**TASK OBJECTIVE**. Reproduce the items below from the first line through the line containing "v(0, 28.54) *", changing "Q0" to "planeQuery" and keeping everything else the same. Omit the pictures.

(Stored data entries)
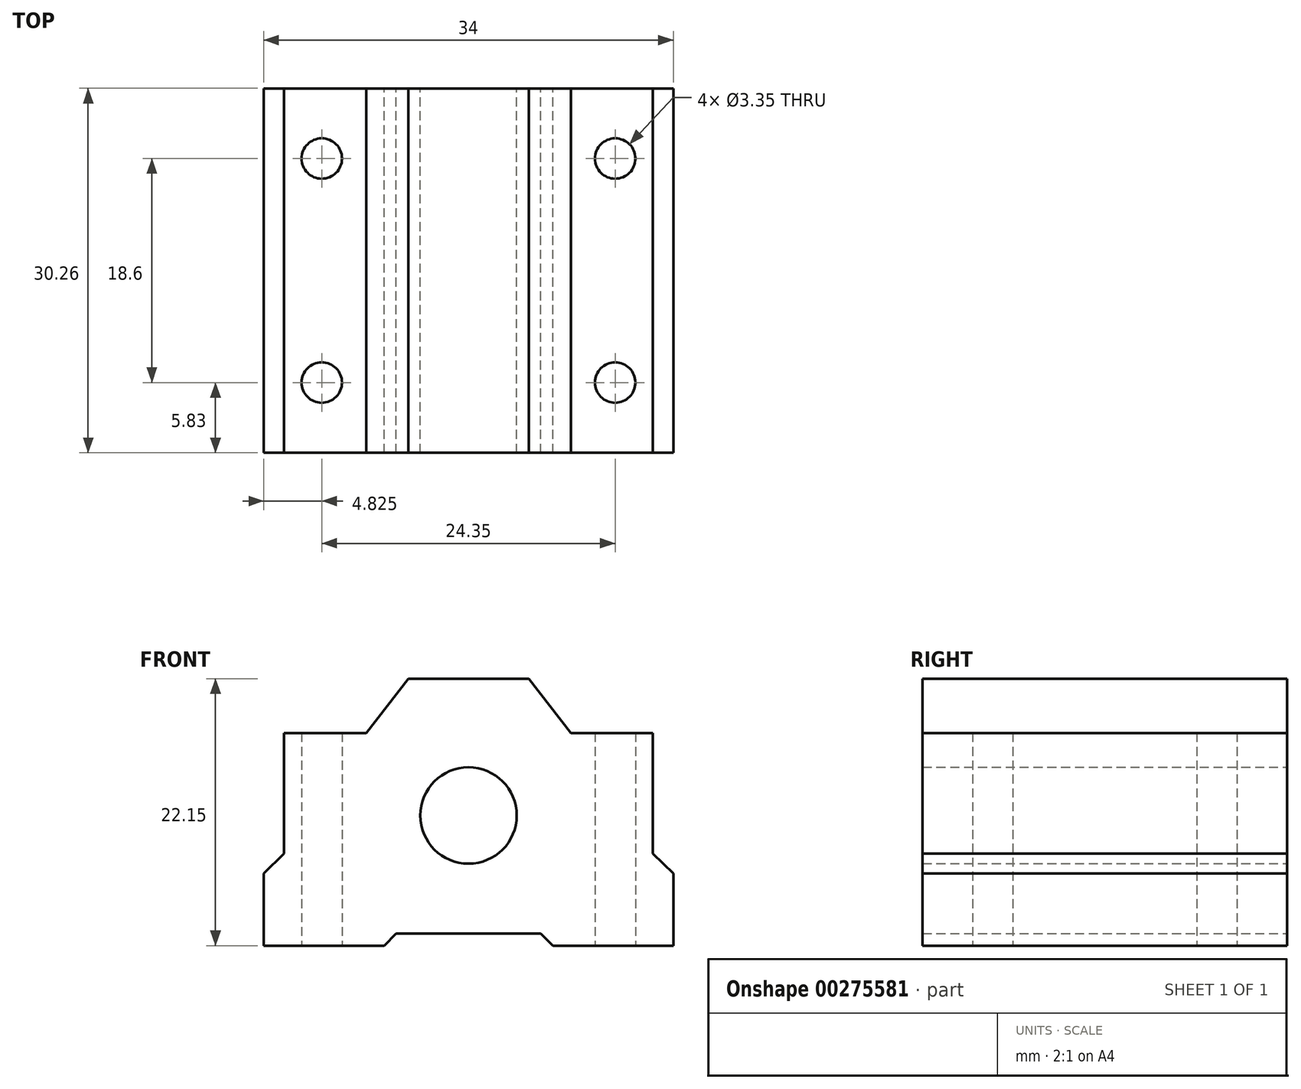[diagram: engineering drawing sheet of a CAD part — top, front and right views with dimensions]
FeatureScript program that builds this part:
annotation { "Feature Type Name" : "Feature", "Feature Type Description" : "" }
export const myFeature = defineFeature(function(context is Context, id is Id, definition is map)
    precondition{}
    {
        {
            var Q0;
            Q0=qCreatedBy(makeId("Front.planeOp"),FACE);
            var sketch = newSketch(context, id + "F0", { "sketchPlane" : qUnion([Q0])});
            skCircle(sketch, "E0", {"center": v(0, 0) * mm, "radius": 4 * mm});
            skLineSegment(sketch, "E1", {"start": v(0, 0) * mm, "end": v(0, 28.54) * mm, "construction": true});
            skLineSegment(sketch, "E2", {"start": v(-5, 11.35) * mm, "end": v(-8.5, 6.85) * mm});
            skLineSegment(sketch, "E3", {"start": v(-8.5, 6.85) * mm, "end": v(-15.3, 6.85) * mm});
            skLineSegment(sketch, "E4", {"start": v(-15.3, 6.85) * mm, "end": v(-15.3, -3.15) * mm});
            skLineSegment(sketch, "E5", {"start": v(-15.3, -3.15) * mm, "end": v(-17, -4.8) * mm});
            skLineSegment(sketch, "E6", {"start": v(-17, -4.8) * mm, "end": v(-17, -10.8) * mm});
            skLineSegment(sketch, "E7", {"start": v(-17, -10.8) * mm, "end": v(-7, -10.8) * mm});
            skLineSegment(sketch, "E8", {"start": v(-7, -10.8) * mm, "end": v(-6, -9.8) * mm});
            skLineSegment(sketch, "E9.MirrorCS", {"start": v(7, -10.8) * mm, "end": v(6, -9.8) * mm});
            skLineSegment(sketch, "E10.MirrorCS", {"start": v(17, -10.8) * mm, "end": v(7, -10.8) * mm});
            skLineSegment(sketch, "E11.MirrorCS", {"start": v(17, -4.8) * mm, "end": v(17, -10.8) * mm});
            skLineSegment(sketch, "E12.MirrorCS", {"start": v(15.3, -3.15) * mm, "end": v(17, -4.8) * mm});
            skLineSegment(sketch, "E13.MirrorCS", {"start": v(15.3, 6.85) * mm, "end": v(15.3, -3.15) * mm});
            skLineSegment(sketch, "E14.MirrorCS", {"start": v(8.5, 6.85) * mm, "end": v(15.3, 6.85) * mm});
            skLineSegment(sketch, "E15.MirrorCS", {"start": v(5, 11.35) * mm, "end": v(8.5, 6.85) * mm});
            skLineSegment(sketch, "E16", {"start": v(-5, 11.35) * mm, "end": v(5, 11.35) * mm});
            skLineSegment(sketch, "E17", {"start": v(-6, -9.8) * mm, "end": v(6, -9.8) * mm});
            skSolve(sketch);
        }
        {
            var Q0;
            Q0=qSketchRegion(id+"F0",true);
            extrude(context, id + "F1", {"entities" : qUnion([Q0]), "endBound" : BoundingType.SYMMETRIC, "depth" : 30.25 * mm});
        }
        {
            var Q0;
            Q0=makeQuery(id+"F1.opExtrude","SWEPT_FACE",FACE,{"disambiguationData":[OSD([sQuery(id+"F0.wireOp",EDGE,"E7")])]});
            var sketch = newSketch(context, id + "F2", { "sketchPlane" : qUnion([Q0])});
            skLineSegment(sketch, "E18", {"start": v(0, 0) * mm, "end": v(0, 27.72) * mm, "construction": true});
            skCircle(sketch, "E19", {"center": v(-12.18, 9.3) * mm, "radius": 1.67 * mm});
            skLineSegment(sketch, "E20", {"start": v(0, 0) * mm, "end": v(-30.82, 0) * mm, "construction": true});
            skCircle(sketch, "E21.MirrorC", {"center": v(12.18, 9.3) * mm, "radius": 1.67 * mm});
            skCircle(sketch, "E22.MirrorC", {"center": v(-12.18, -9.3) * mm, "radius": 1.67 * mm});
            skCircle(sketch, "E23.MirrorC", {"center": v(12.18, -9.3) * mm, "radius": 1.67 * mm});
            skSolve(sketch);
        }
        {
            var Q0;
            Q0=qSketchRegion(id+"F2",true);
            extrude(context, id + "F3", {"entities" : qUnion([Q0]), "operationType" : NewBodyOperationType.REMOVE, "endBound" : BoundingType.THROUGH_ALL, "oppositeDirection" : true, "depth" : 25 * mm});
        }
    });
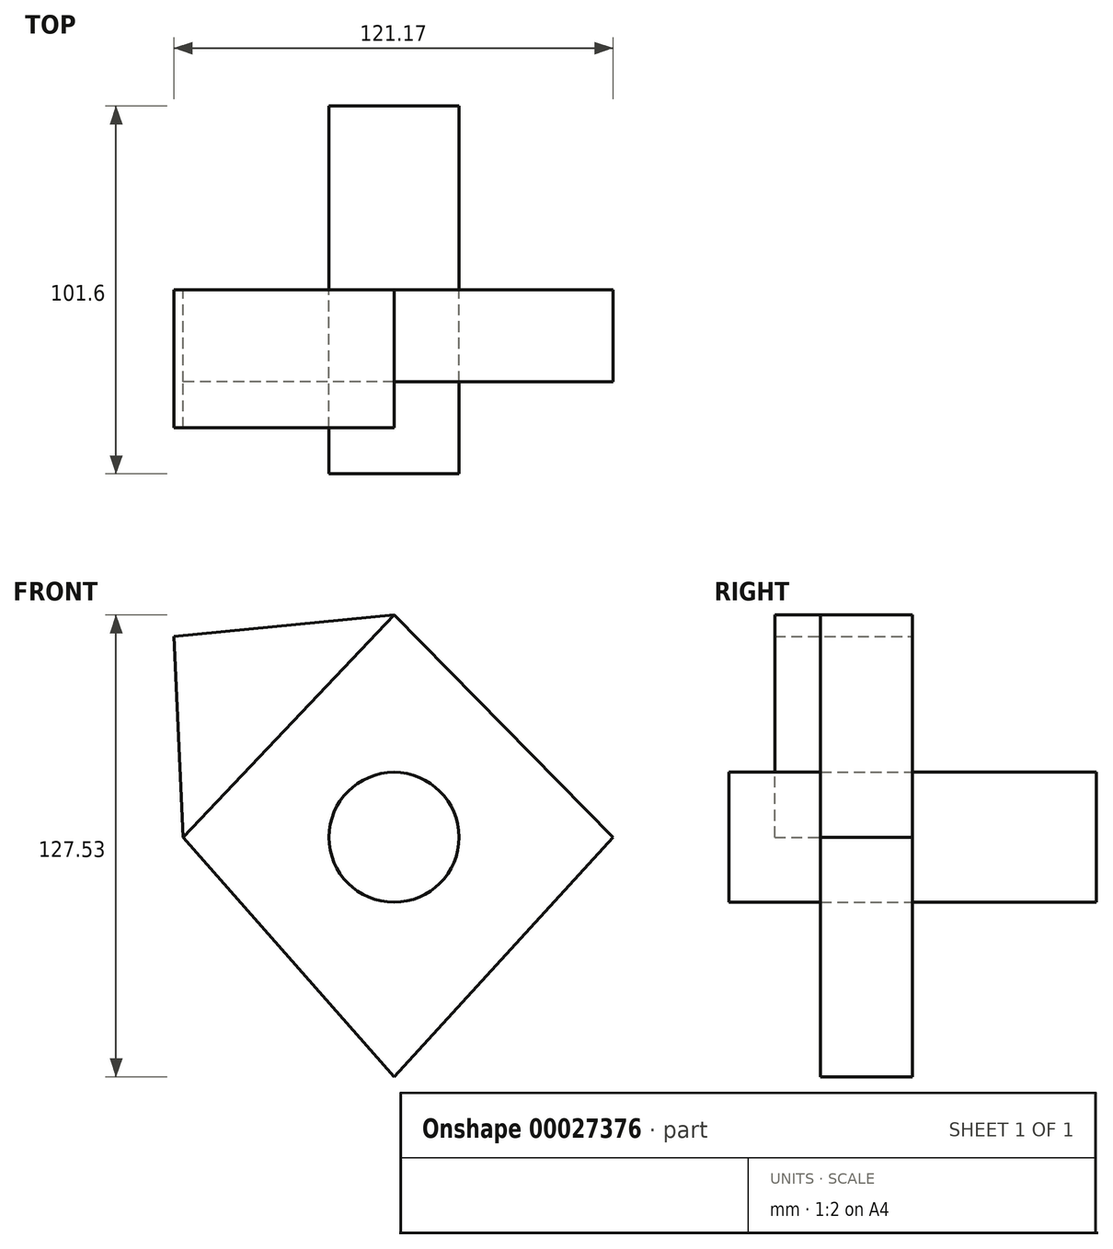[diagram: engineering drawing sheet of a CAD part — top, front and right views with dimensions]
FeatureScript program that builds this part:
annotation { "Feature Type Name" : "Feature", "Feature Type Description" : "" }
export const myFeature = defineFeature(function(context is Context, id is Id, definition is map)
    precondition{}
    {
        {
            var Q0;
            Q0=qCreatedBy(makeId("Front.planeOp"),FACE);
            var sketch = newSketch(context, id + "F0", { "sketchPlane" : qUnion([Q0])});
            skLineSegment(sketch, "E0", {"start": v(-58.29, 0) * mm, "end": v(0, 61.4) * mm});
            skLineSegment(sketch, "E1", {"start": v(0, 61.4) * mm, "end": v(60.45, 0) * mm});
            skLineSegment(sketch, "E2", {"start": v(60.45, 0) * mm, "end": v(0, -66.14) * mm});
            skLineSegment(sketch, "E3", {"start": v(0, -66.14) * mm, "end": v(-58.29, 0) * mm});
            skLineSegment(sketch, "E4", {"start": v(-58.29, 0) * mm, "end": v(-60.72, 55.45) * mm});
            skLineSegment(sketch, "E5", {"start": v(-60.72, 55.45) * mm, "end": v(0, 61.4) * mm});
            skCircle(sketch, "E6", {"center": v(0, 0) * mm, "radius": 17.95 * mm});
            skSolve(sketch);
        }
        {
            var Q0;
            Q0=makeQuery(id+"F0.imprint","IMPRINT",FACE,{"disambiguationData":[TD([[makeQuery(id+"F0.imprint","IMPRINT",EDGE,{"derivedFrom":sQuery(id+"F0.wireOp",EDGE,"E0")}),-1.0]])]});
            var Q1;
            Q1=makeQuery(id+"F0.imprint","IMPRINT",FACE,{"disambiguationData":[TD([[makeQuery(id+"F0.imprint","IMPRINT",EDGE,{"derivedFrom":sQuery(id+"F0.wireOp",EDGE,"E6")}),1.0]])]});
            extrude(context, id + "F1", {"entities" : qUnion([Q0, Q1]), "depth" : 25.4 * mm});
        }
        {
            var Q0;
            Q0=makeQuery(id+"F0.imprint","IMPRINT",FACE,{"disambiguationData":[TD([[makeQuery(id+"F0.imprint","IMPRINT",EDGE,{"derivedFrom":sQuery(id+"F0.wireOp",EDGE,"E0")}),1.0]])]});
            extrude(context, id + "F2", {"entities" : qUnion([Q0]), "operationType" : NewBodyOperationType.ADD, "depth" : 38.1 * mm});
        }
        {
            var Q0;
            Q0=makeQuery(id+"F0.imprint","IMPRINT",FACE,{"disambiguationData":[TD([[makeQuery(id+"F0.imprint","IMPRINT",EDGE,{"derivedFrom":sQuery(id+"F0.wireOp",EDGE,"E6")}),1.0]])]});
            extrude(context, id + "F3", {"entities" : qUnion([Q0]), "endBound" : BoundingType.SYMMETRIC, "depth" : 101.6 * mm});
        }
    });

**RESULT BELOW**.
[diagram: engineering drawing sheet of a CAD part — top, front and right views with dimensions]
FeatureScript program that builds this part:
annotation { "Feature Type Name" : "Feature", "Feature Type Description" : "" }
export const myFeature = defineFeature(function(context is Context, id is Id, definition is map)
    precondition{}
    {
        {
            var planeQuery;
            planeQuery=qCreatedBy(makeId("Front.planeOp"),FACE);
            var sketch = newSketch(context, id + "F0", { "sketchPlane" : qUnion([planeQuery])});
            skCircle(sketch, "E0", {"center": v(0, 0) * mm, "radius": 4 * mm});
            skLineSegment(sketch, "E1", {"start": v(0, 0) * mm, "end": v(0, 28.54) * mm, "construction": true});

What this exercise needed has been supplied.